Easter Sunday morning I did the unthinkable:  I slept in.  After 7am even!  What's more, I did not listen to the political chatter on the morning shows nor did I read the headlines or anything anywhere and any time.  I knew Joe, Erin, and Bibi were coming over so my priorities were to get ready for their arrival.  No depressing news.  Nothing to make me angry.  Nothing to inspire me to bang my head into a wall.

We had a wonderful Easter.  I know because, when it was time for Bibi to leave, she cried and then she cheered up and, without any prompting from anyone she said, "Thank you for a wonderful Easter, Gigi and Pop-Pop."

Something else happened this weekend.  Something that could quite honestly signify the end of life as we know it.  That something . . . I shudder to even write the words . . . is . . . I hope you're sitting down for this . . . I have entered the 21st century.

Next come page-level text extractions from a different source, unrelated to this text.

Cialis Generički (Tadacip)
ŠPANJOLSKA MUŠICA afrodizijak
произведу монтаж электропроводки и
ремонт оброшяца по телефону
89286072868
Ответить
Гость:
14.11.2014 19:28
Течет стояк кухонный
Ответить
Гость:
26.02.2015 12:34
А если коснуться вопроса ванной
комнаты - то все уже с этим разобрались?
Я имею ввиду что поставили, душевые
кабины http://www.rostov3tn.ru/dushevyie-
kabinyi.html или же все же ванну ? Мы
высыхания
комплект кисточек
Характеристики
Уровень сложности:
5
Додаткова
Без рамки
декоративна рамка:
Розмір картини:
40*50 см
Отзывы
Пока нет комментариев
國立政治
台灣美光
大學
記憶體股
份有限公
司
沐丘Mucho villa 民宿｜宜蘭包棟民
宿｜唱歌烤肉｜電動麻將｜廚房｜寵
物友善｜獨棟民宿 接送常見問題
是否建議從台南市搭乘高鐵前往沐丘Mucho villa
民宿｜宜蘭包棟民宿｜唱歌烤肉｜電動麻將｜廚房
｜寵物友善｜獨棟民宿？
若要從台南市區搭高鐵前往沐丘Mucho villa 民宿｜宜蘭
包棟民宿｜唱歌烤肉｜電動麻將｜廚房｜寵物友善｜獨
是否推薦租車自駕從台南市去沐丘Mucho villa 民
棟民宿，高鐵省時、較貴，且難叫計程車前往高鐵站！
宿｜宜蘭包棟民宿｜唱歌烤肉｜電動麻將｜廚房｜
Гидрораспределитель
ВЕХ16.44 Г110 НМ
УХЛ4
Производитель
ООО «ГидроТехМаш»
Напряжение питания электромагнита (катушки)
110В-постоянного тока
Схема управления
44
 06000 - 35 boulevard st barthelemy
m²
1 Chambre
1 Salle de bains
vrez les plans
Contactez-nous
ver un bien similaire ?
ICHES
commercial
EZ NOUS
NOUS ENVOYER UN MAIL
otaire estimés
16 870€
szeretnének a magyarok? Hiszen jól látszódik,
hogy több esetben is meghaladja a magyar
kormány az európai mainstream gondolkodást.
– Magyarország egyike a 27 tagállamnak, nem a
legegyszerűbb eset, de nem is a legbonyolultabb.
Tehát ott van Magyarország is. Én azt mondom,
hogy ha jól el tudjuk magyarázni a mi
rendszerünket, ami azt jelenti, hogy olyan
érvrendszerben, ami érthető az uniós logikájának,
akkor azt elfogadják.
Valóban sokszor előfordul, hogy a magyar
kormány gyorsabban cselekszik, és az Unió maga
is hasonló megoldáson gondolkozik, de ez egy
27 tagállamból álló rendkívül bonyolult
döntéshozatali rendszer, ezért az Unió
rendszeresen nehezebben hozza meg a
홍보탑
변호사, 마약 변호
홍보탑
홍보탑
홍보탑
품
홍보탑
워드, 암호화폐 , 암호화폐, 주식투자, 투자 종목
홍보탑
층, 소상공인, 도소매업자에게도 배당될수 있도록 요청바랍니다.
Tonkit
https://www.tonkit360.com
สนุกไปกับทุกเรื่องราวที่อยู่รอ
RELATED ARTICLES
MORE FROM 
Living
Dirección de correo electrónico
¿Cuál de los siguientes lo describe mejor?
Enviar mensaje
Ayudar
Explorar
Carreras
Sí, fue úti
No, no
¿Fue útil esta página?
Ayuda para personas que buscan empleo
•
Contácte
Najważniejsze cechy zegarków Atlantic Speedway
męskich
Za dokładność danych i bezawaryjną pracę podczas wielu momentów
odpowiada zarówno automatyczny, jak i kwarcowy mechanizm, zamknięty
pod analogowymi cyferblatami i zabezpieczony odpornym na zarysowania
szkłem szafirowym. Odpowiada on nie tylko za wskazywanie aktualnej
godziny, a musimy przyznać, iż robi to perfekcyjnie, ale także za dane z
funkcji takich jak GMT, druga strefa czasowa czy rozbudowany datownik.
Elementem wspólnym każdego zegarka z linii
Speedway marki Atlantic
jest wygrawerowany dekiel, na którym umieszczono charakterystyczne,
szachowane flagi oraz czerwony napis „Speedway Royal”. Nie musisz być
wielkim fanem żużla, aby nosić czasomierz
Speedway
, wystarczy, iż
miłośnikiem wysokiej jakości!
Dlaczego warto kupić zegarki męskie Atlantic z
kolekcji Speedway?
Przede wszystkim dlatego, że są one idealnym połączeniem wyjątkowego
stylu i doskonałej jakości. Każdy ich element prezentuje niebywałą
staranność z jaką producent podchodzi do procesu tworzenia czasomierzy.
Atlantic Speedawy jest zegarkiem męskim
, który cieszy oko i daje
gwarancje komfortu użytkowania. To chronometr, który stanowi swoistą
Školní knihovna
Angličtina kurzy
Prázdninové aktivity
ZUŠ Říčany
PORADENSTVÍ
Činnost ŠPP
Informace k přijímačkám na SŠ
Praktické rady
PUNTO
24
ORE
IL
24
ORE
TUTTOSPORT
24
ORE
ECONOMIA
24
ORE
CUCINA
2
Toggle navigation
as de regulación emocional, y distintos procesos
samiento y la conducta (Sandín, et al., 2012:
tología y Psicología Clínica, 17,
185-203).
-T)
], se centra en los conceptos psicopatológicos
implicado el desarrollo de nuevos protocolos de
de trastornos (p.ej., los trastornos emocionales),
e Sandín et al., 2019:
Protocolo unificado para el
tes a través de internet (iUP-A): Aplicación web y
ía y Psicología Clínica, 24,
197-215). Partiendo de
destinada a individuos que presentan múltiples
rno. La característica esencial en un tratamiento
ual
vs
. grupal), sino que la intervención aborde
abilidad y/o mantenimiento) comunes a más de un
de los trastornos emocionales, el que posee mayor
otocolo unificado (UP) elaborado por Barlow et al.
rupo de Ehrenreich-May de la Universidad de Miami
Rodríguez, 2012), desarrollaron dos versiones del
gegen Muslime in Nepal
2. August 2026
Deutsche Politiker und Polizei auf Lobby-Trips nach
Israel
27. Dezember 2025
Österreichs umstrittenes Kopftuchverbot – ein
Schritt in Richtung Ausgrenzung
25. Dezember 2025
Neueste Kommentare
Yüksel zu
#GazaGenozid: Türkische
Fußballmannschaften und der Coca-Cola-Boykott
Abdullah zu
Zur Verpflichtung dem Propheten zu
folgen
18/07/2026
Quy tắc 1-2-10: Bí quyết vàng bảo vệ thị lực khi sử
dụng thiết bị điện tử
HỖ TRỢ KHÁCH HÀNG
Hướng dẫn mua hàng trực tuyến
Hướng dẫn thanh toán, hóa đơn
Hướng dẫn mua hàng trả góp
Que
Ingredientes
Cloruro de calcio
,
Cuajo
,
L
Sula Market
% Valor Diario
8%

Yes.  I'm afraid I have a confession to make and apparently I have been given a Kindle of my very own.  Naturally, once Joe & Co left, I went online and started going through the free books available for my new toy.  Within a few minutes, I had added my very first book.  I immediately grabbed something to read and walked into the other room. "I added a book to the Kindle," I told Rob who was probably catching up on his email before I interrupted him with my announcement.

"What's that in your hand?"

"This is the book I borrowed from the library."

Yeah.  I added a book to my new toy and then grabbed a library book so I could read.  Maybe my announcing I've entered the 21st century was somewhat premature.  I guess we can all breathe easy now.  I'm not quite there yet.